Paula Cooper Gallery, New York
Wayne Gonzales's "Self-Portrait as a Young Marine" (2004), for which the artist superimposed an image of his own face over an existing photograph of Lee Harvey Oswald.
Political art doesn’t sell? Tell that to the socially conscious artists who are reshaping America’s vision of itself—and finding eager buyers in the process.
Four years ago this summer, during the GOP nominating convention in New York, Paul Chan helped organize a group of artists and activists called the Friends of William Blake, which distributed some 25,000 copies of an alternative tourist guide to the city. Designed as a foldout map of Manhattan, the People’s Guide to the Republican National Convention highlighted basic visitor services but also identified locations related to the Republican politicos who were about to descend on the metropolis—hotels used by the various state delegations, offices of corporate donors and more. The map, one of the few artistic forms of protest during the convention, was created not for the conventioneers but for the demonstrators who were gearing up to offer a public counterpoint to the kickoff of the Bush administration’s campaign for a second term.
Although this subversive, grassroots endeavor garnered attention for Chan, the young artist was not well known in the mainstream gallery world. Four years later, in the midst of another presidential election season, Chan is still committed to political engagement—witness his staging of Samuel Beckett’s Waiting for Godot in the wrecked heart of post-Katrina New Orleans last November—but his professional situation has changed dramatically: Last year, Amsterdam’s Stedelijk Museum mounted a major show of his digital animations, light projections and drawings; this spring, the New Museum, in New York, showcased The 7 Lights, an elegiac cycle of projections meditating on destruction and loss, debuted in May 2007 at the Serpentine Gallery, in London; and this fall, Chan will present a new large-scale animation piece for his much-anticipated second solo show at the Greene Naftali gallery, in New York.
There is often an assumption that the market is at best indifferent—and
at worst, hostile—to political art.
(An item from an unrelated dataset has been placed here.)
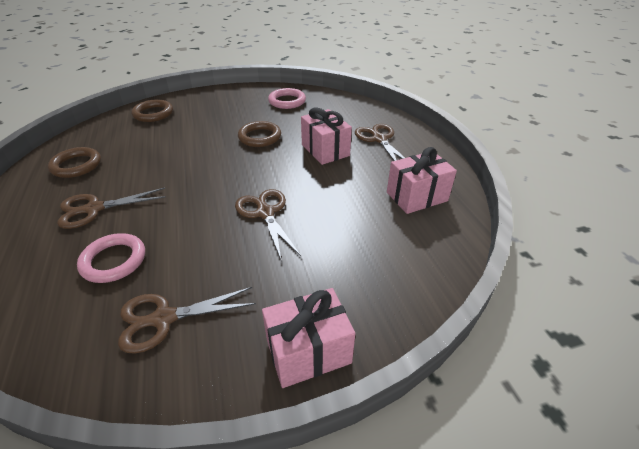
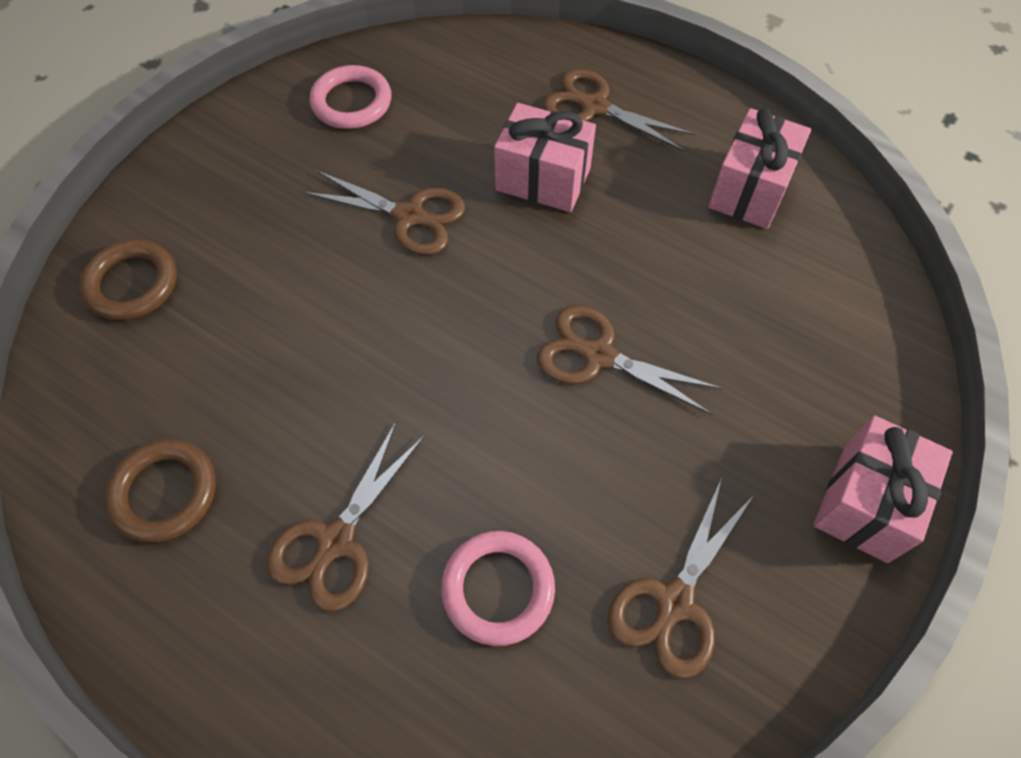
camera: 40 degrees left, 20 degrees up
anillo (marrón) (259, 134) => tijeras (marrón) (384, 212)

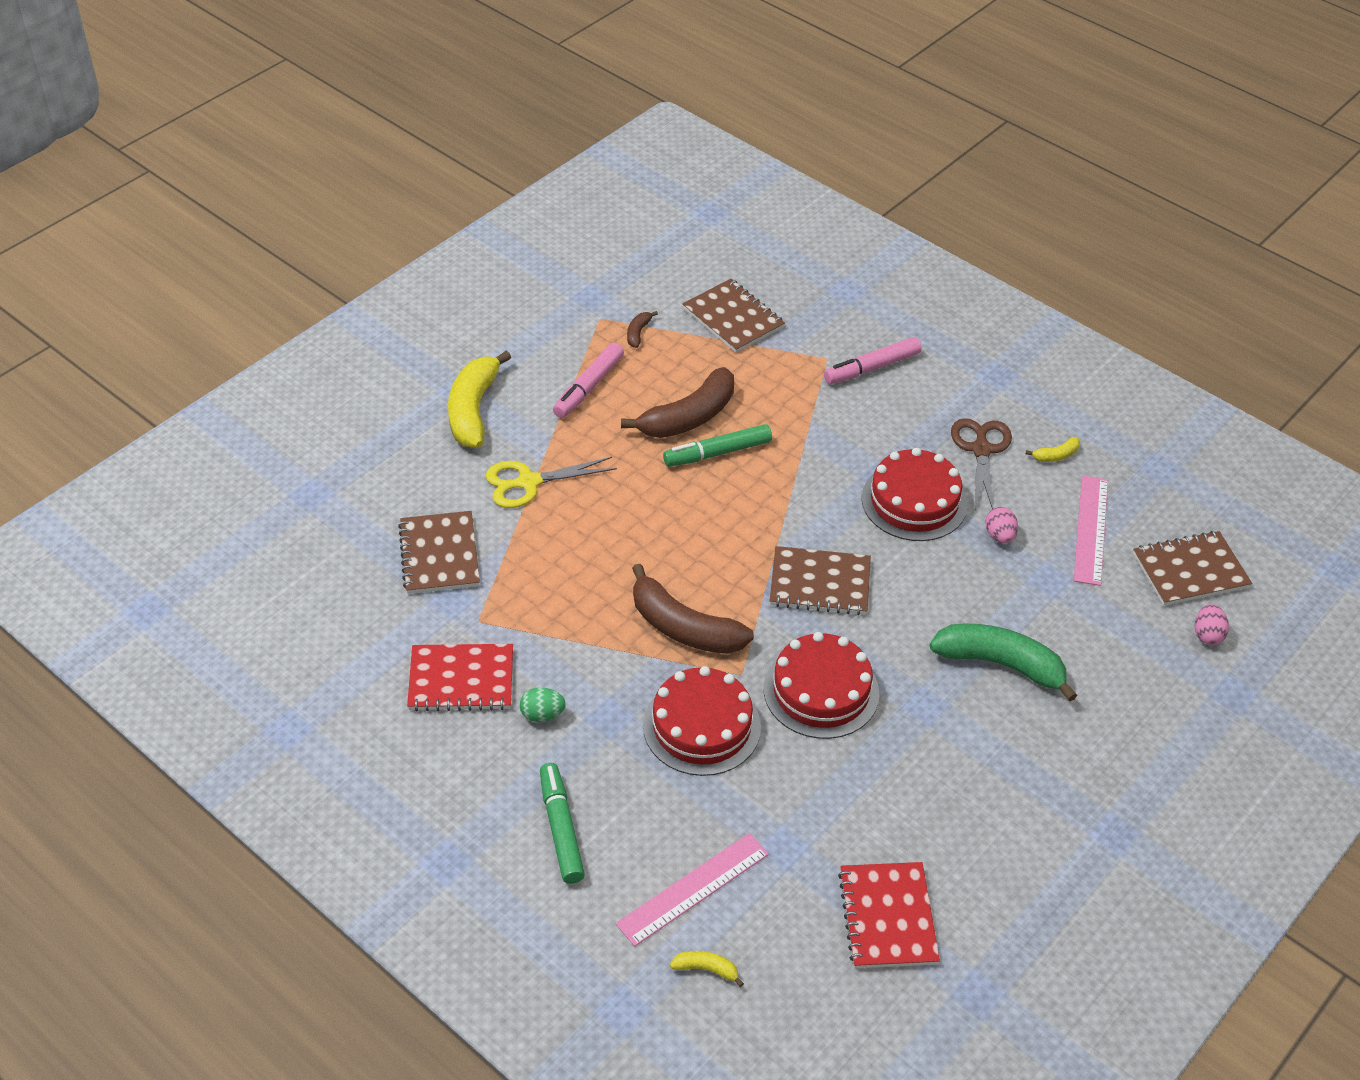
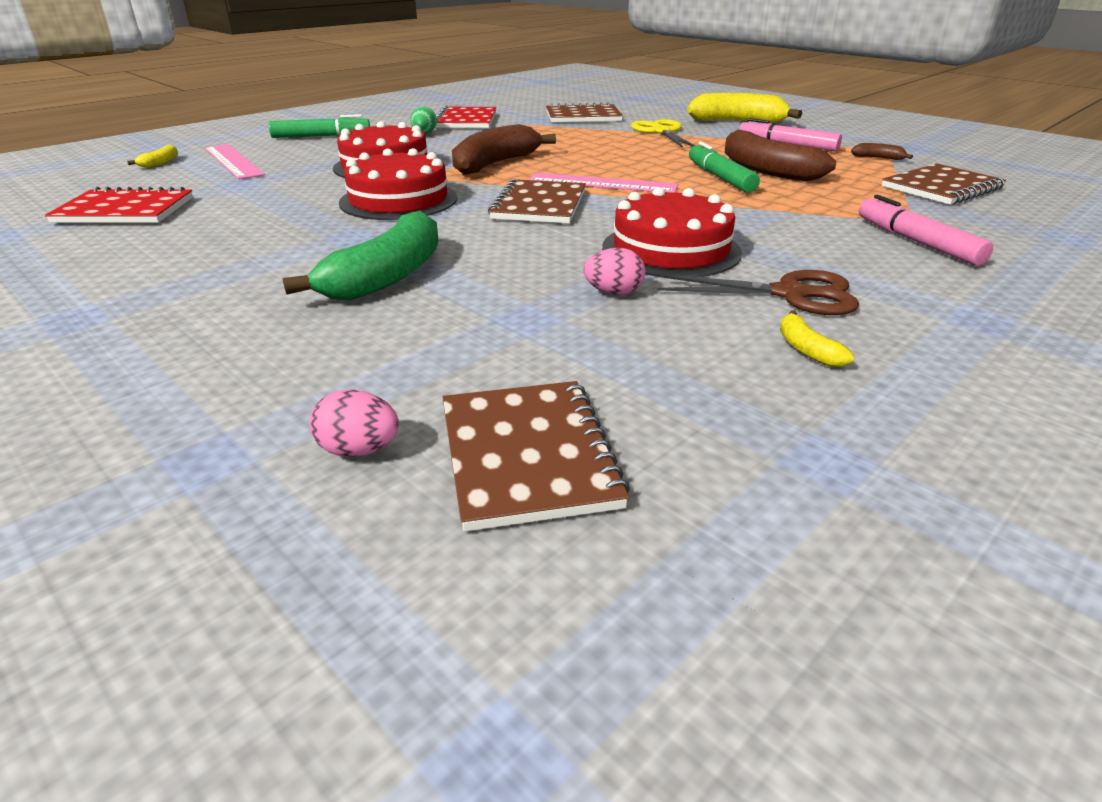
camera: 95 degrees right, 15 degrees down
regla (rosa) (1091, 530) => regla (rosa) (603, 183), relocated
So Chan’s career trajectory prompts the question: Is addressing the issues of the day really the commercial liability conventional wisdom would suggest? “Generally, I think the market loves art that loves the market,” says Carol Greene, the director of Greene Naftali, but “I
think people are dying for content right now.” She adds that an artist like Chan, whose pieces have “no direct engagement with how the market functions,” has been able to carve out a strong collecting base because “there are so many points of access in his work. Here’s an artist who wants to talk about the world, he wants to talk about ideas.”
Chan is not unique. Today’s widespread dissatisfaction with social and political conditions—a CBS/New York Times poll released in May found that more than 80 percent of Americans believed the country was headed in the wrong direction—may not have coalesced into a popular cultural force, as it did in the late 1960s and early 1970s. But artists at the highest levels consistently pose difficult questions about politics and society. Indeed, the run-up to this year’s election has seen a number of politically charged exhibitions, in prominent New York venues, of work by established names, including Raymond Pettibon’s scathing anti-Bush show last fall at the David Zwirner gallery and a miniretrospective of the legendary provocateur Hans Haacke at the Paula Cooper Gallery earlier this year.
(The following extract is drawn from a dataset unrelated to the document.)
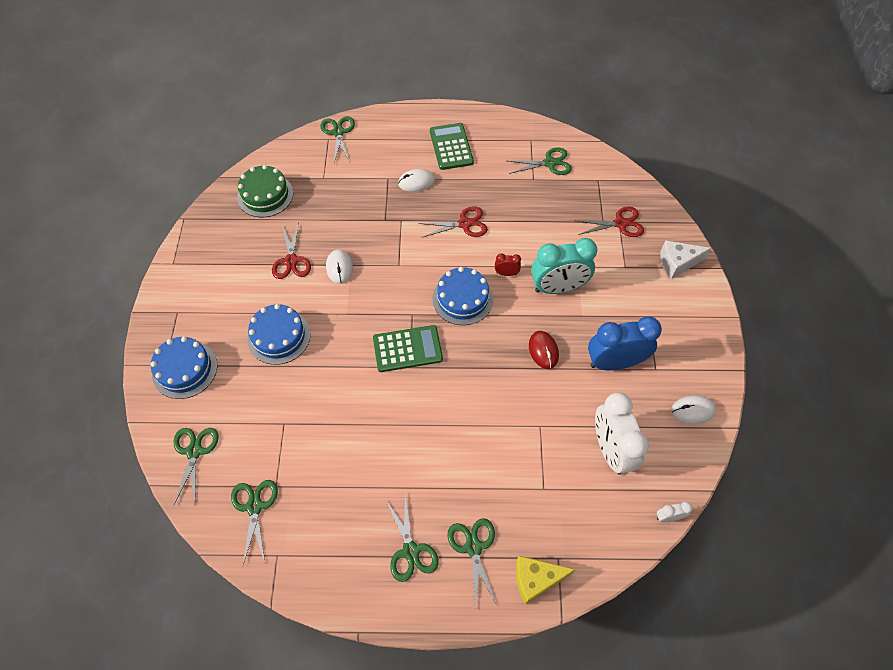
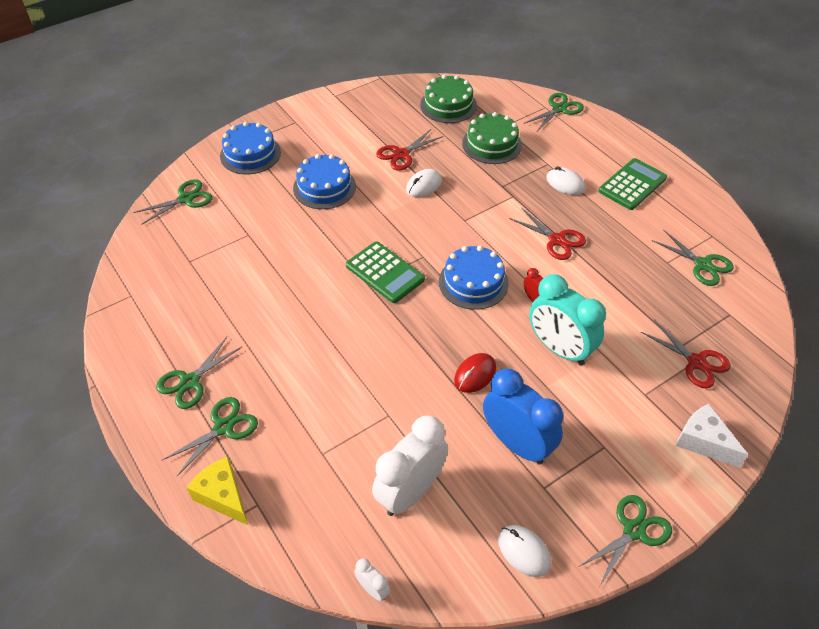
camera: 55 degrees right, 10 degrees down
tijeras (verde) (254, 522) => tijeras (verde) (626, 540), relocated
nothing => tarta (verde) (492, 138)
Younger artists have also made issues-oriented outings. In her show this spring at the Elizabeth Dee gallery, the German-born, New York–based Josephine Meckseper used video and the vocabulary of department-store displays to examine what the gallery release called “totalitarianism in the current era of war, globalization and domestic crisis.” The exhibition opened, symbolically, on May Day. And, as with Chan, political engagement has not meant market limitation. “To be able to develop someone like Josephine from the very beginning of her career, when she had very few collectors, to placing her work for over $100,000 is a sign of success in my mind,” says Dee.
Socially conscious artwork, both historical and contemporary, is clearly on the minds of curators, too. Recent provocative traveling exhibitions include “WACK! Art and the Feminist Revolution,” a survey organized by the Museum of Contemporary Art, Los Angeles, and, at the Walker Art Center, in Minneapolis, “Brave New Worlds,” a consideration of the state of political consciousness in the U.S. and abroad. In Robert Storr’s “Think with the Senses—Feel with the Mind” section of the 2007 Venice Biennale, there were a large number of politically inflected works, from the tortured faces hanging from chains and ribbons in Nancy Spero’s Maypole/Take no Prisoners, to Paolo Canevari’s video of a teenager kicking a skull like a soccer ball outside a bombed-out Serbian building. Also notable was Emily Jacir’s Material for a Film, 2005, an ongoing text-and-photo project about the assassination of the Palestinian intellectual Wael Zuaiter, for which the artist received a Golden Lion award.